[[ Data in this exercise, beginning ]]

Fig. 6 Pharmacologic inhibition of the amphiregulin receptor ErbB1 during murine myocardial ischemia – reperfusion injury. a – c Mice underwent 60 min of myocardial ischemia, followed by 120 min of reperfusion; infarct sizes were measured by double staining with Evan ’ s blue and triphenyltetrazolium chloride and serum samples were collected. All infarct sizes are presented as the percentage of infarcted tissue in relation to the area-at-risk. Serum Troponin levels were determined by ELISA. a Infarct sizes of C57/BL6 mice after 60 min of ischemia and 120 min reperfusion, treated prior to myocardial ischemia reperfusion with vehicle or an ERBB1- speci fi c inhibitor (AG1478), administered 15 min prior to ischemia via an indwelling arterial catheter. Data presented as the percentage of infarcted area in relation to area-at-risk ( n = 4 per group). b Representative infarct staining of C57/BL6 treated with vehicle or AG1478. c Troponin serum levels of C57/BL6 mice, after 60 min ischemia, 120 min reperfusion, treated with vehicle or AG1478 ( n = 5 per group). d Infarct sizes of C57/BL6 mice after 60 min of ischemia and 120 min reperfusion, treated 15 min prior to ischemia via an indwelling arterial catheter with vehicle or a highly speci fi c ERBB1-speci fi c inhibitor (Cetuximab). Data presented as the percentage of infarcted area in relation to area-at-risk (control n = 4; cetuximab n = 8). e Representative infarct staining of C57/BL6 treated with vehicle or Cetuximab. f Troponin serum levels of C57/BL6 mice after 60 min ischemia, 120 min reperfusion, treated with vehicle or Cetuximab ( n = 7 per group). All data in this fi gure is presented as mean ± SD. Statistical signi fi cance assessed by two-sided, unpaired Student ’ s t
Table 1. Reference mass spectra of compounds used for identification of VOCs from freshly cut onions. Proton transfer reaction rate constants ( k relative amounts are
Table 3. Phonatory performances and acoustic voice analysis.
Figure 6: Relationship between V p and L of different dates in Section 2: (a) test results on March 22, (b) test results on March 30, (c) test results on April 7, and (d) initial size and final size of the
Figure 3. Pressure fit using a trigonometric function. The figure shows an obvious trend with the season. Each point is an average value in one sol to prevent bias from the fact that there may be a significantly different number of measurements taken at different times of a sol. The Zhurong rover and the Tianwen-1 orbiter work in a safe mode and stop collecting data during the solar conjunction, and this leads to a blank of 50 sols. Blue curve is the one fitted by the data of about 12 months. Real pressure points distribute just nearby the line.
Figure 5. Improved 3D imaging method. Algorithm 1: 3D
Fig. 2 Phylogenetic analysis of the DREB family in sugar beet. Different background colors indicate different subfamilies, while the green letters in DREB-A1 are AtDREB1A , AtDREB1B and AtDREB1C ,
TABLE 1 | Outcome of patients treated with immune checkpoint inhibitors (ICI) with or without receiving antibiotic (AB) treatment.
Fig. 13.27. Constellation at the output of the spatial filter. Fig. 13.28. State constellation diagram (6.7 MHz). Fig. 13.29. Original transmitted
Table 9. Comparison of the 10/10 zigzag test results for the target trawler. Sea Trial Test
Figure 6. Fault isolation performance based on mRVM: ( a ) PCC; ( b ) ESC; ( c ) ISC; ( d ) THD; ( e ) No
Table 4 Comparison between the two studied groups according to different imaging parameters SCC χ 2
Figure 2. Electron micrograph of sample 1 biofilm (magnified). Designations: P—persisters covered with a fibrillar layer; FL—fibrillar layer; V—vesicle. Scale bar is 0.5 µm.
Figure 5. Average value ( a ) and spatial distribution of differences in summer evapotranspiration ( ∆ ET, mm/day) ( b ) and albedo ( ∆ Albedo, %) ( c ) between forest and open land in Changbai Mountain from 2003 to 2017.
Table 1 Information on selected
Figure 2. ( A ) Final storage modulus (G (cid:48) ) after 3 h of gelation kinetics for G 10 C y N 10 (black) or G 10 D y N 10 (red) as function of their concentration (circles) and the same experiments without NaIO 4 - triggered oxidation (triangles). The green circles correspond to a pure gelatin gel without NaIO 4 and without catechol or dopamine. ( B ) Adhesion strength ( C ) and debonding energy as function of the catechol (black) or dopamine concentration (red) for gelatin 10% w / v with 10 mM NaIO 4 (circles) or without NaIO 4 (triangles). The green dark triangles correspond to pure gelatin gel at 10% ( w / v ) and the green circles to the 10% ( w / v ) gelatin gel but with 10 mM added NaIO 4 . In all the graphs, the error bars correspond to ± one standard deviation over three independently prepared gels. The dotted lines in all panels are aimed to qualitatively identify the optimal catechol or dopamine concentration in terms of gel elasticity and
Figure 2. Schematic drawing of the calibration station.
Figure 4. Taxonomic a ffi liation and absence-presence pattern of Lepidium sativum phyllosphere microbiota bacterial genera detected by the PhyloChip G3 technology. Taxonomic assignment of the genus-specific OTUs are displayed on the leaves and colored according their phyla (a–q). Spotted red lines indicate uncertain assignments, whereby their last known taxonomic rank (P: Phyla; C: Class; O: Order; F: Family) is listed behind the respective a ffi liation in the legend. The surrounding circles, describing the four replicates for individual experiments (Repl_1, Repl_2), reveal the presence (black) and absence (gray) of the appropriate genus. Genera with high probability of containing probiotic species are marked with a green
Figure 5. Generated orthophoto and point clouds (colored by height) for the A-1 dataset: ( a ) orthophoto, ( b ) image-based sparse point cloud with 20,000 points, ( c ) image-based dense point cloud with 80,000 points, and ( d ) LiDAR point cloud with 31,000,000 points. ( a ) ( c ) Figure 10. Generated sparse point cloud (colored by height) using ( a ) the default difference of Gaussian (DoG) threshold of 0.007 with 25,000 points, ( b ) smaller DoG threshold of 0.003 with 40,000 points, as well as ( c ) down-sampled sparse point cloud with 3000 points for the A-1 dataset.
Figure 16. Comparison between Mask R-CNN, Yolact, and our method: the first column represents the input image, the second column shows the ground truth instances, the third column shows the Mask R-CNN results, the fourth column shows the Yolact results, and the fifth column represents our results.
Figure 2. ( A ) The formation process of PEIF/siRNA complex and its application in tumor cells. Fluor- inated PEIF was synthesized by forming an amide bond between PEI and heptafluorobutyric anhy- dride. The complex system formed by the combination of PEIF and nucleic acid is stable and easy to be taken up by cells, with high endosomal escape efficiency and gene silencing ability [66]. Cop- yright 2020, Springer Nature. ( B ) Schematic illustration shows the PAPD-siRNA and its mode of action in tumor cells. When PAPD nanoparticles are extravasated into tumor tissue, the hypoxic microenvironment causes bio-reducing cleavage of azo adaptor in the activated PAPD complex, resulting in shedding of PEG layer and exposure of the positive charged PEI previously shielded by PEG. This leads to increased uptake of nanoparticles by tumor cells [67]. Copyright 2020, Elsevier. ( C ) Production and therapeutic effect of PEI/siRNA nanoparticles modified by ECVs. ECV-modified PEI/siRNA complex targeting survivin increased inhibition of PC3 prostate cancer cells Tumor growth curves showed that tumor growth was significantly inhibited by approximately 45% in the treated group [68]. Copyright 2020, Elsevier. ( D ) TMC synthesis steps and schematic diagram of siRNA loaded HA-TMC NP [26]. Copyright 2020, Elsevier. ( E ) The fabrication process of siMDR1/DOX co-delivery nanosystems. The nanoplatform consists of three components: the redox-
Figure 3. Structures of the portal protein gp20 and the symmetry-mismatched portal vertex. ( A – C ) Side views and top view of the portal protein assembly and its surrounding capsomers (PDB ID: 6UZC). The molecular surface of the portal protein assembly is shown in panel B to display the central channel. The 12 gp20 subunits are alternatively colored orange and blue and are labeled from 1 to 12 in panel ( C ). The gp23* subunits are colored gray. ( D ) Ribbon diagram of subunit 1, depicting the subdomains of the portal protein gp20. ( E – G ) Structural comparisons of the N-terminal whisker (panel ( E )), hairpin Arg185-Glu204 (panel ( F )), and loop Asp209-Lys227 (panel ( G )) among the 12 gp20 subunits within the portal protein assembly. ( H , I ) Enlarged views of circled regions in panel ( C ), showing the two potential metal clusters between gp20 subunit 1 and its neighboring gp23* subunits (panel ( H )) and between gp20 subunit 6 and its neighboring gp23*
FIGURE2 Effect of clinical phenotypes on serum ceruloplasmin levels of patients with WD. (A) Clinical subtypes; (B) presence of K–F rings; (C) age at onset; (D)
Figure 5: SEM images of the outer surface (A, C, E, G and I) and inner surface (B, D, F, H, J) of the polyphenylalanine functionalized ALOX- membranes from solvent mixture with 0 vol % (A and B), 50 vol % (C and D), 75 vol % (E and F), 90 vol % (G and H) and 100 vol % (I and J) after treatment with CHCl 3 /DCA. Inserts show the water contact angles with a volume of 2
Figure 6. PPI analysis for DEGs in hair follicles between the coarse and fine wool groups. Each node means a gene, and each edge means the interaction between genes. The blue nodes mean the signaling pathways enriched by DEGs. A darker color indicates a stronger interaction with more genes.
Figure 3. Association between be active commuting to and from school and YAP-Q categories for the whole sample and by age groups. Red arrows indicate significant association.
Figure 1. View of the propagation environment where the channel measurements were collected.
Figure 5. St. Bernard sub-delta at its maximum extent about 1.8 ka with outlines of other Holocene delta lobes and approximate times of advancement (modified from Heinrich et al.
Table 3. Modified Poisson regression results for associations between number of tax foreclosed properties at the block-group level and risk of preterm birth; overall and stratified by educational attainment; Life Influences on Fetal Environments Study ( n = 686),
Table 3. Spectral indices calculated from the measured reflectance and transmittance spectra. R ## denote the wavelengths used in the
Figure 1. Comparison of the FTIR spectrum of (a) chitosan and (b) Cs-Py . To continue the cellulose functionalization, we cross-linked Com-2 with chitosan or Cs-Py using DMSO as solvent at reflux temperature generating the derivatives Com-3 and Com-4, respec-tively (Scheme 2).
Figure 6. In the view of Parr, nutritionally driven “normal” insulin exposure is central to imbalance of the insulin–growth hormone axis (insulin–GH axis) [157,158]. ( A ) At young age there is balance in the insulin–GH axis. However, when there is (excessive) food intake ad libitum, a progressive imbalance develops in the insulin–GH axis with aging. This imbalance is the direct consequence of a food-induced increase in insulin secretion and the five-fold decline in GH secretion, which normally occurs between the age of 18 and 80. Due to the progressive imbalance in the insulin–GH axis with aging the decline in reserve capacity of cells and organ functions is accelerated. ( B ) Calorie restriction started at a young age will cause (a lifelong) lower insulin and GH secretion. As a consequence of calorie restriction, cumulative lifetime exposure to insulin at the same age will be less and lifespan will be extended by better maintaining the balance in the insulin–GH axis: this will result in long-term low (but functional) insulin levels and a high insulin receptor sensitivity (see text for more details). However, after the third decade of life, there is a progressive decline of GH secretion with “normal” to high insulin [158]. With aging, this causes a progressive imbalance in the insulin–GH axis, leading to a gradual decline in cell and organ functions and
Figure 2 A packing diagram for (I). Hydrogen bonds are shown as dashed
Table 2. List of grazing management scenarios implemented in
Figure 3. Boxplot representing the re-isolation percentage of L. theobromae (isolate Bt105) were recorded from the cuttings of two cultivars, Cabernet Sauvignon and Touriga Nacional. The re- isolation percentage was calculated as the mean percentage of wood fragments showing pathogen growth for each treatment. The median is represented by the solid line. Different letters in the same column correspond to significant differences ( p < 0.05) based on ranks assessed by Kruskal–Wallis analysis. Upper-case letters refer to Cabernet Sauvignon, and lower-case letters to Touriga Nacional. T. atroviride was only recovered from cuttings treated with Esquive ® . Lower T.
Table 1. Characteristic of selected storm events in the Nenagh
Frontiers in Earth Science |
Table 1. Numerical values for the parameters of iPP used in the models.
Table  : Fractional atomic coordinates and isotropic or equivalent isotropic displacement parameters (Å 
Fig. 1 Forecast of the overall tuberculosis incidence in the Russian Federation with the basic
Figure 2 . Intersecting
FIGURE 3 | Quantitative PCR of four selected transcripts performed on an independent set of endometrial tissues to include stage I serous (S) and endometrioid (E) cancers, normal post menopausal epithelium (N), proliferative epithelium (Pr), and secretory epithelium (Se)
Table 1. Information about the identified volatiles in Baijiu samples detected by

[[ Data in this exercise, end ]]

◆ **Your assignment**
Reproduce each line from the listing above that includes the word "parameters".

◆ **Solution below**
Table 4 Comparison between the two studied groups according to different imaging parameters SCC χ 2
Table 1. Numerical values for the parameters of iPP used in the models.
Table  : Fractional atomic coordinates and isotropic or equivalent isotropic displacement parameters (Å 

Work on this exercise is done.